Liang S, Samanta M P, Biegel B A
NASA Ames Research Center, NASA Advanced Supercomputing Division, Moffett Field, CA 94035, USA.
J Bioinform Comput Biol. 2004 Mar;2(1):47-60. doi: 10.1142/s0219720004000466.
The cWINNOWER algorithm detects fuzzy motifs in DNA sequences rich in protein-binding signals. A signal is defined as any short nucleotide pattern having up to d mutations differing from a motif of length l. The algorithm finds such motifs if a clique consisting of a sufficiently large number of mutated copies of the motif (i.e., the signals) is present in the DNA sequence. The cWINNOWER algorithm substantially improves the sensitivity of the winnower method of Pevzner and Sze by imposing a consensus constraint, enabling it to detect much weaker signals. We studied the minimum detectable clique size qc as a function of sequence length N for random sequences.

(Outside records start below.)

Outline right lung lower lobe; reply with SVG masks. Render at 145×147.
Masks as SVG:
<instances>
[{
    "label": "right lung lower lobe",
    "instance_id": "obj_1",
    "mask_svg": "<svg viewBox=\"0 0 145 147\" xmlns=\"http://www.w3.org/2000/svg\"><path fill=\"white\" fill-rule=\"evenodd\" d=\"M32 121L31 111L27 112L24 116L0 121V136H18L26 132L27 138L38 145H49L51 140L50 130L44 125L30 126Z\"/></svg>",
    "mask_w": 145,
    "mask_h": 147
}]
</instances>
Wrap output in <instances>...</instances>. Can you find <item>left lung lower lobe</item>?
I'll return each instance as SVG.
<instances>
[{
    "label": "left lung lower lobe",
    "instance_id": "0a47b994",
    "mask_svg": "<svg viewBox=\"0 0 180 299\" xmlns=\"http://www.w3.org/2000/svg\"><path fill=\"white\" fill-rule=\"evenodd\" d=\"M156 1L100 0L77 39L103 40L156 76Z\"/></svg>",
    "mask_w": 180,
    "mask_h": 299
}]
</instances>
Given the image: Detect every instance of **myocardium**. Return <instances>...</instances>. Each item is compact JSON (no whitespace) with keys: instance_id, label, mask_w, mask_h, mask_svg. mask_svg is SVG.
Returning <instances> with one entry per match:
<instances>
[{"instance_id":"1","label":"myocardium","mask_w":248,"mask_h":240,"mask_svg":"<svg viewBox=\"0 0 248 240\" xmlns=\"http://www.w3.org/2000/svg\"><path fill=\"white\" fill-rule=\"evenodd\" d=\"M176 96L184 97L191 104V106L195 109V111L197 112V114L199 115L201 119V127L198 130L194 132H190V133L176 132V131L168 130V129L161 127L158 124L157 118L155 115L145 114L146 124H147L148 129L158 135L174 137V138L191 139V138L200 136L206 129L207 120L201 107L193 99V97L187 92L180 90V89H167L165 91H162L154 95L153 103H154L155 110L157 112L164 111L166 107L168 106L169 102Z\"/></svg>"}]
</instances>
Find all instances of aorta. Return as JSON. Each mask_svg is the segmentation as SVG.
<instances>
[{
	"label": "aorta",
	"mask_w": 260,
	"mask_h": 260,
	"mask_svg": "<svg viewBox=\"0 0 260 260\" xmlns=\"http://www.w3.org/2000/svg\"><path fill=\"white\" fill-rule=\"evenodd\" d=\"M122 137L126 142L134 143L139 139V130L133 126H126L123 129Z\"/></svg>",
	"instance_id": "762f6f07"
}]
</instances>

We found that qc increases linearly with N for a fast version of the algorithm based on counting three-member sub-cliques. Imposing consensus constraints reduces qc by a factor of three in this case, which makes the algorithm dramatically more sensitive. Our most sensitive algorithm, which counts four-member sub-cliques, needs a minimum of only 13 signals to detect motifs in a sequence of length N = 12,000 for (l, d) = (15, 4).
cWINNOWER算法可在富含蛋白质结合信号的DNA序列中检测模糊基序。信号被定义为任何与长度为l的基序最多有d个突变差异的短核苷酸模式。如果DNA序列中存在由足够数量的基序(即信号)的突变副本组成的团簇,该算法就能找到此类基序。cWINNOWER算法通过施加一致性约束,大幅提高了Pevzner和Sze的筛选算法的灵敏度,使其能够检测到弱得多的信号。我们研究了随机序列中最小可检测团簇大小qc与序列长度N的函数关系。我们发现,对于基于计数三元子团簇的快速算法版本,qc随N线性增加。在这种情况下,施加一致性约束可使qc降低三分之一,这使得该算法的灵敏度显著提高。我们最灵敏的算法,即计数四元子团簇的算法,对于(l, d) = (15, 4)的情况,在长度N = 12,000的序列中检测基序时,最少仅需13个信号。